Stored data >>
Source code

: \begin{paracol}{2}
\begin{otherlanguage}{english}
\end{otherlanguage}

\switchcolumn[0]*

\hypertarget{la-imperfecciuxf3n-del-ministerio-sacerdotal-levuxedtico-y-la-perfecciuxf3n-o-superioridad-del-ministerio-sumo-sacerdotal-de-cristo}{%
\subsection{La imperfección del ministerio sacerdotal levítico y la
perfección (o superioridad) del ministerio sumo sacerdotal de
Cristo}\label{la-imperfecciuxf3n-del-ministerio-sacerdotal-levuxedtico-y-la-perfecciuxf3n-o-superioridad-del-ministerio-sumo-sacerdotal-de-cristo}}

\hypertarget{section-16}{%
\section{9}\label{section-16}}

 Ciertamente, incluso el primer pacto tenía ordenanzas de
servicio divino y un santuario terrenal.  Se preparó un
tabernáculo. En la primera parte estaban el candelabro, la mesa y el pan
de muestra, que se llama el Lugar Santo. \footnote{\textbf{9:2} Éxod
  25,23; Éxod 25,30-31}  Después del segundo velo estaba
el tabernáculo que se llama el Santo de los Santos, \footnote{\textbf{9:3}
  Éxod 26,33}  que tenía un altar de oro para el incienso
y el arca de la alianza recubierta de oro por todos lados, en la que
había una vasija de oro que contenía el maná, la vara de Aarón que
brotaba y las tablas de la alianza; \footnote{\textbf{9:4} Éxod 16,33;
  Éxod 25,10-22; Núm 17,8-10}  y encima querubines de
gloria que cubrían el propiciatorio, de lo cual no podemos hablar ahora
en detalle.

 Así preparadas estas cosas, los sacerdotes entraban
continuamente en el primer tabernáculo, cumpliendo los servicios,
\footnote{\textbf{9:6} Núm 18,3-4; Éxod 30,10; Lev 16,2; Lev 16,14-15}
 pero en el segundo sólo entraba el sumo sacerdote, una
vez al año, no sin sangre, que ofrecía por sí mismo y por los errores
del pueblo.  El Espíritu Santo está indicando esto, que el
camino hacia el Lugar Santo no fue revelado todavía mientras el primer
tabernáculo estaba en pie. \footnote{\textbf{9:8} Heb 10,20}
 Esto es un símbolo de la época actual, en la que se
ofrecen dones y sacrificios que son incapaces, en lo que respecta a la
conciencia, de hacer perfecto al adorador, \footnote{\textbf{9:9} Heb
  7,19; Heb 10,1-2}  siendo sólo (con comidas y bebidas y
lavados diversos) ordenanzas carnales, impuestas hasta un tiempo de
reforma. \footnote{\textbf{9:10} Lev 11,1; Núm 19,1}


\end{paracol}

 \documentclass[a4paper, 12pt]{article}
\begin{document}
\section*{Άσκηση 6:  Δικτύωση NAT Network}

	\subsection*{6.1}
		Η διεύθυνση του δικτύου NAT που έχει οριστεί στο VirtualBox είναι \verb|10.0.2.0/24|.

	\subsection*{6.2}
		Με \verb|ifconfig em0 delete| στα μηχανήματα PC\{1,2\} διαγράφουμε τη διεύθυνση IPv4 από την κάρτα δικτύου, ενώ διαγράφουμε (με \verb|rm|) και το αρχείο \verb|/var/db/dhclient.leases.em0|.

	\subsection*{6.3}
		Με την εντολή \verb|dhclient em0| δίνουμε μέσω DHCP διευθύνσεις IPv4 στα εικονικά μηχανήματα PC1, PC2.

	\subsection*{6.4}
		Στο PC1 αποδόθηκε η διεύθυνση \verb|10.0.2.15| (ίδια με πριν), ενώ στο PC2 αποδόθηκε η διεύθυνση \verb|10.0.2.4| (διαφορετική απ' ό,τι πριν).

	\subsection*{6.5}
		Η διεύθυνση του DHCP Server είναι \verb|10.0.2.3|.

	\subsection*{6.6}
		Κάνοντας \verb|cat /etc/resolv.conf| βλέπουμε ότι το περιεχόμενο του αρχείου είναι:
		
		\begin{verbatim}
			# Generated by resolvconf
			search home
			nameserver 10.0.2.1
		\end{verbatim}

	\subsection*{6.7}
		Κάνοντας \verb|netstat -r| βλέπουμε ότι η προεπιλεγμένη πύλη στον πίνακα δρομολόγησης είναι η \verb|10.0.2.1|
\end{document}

Exercise >> State in a single number how many lines in the data include the word "begin".

Response >> 4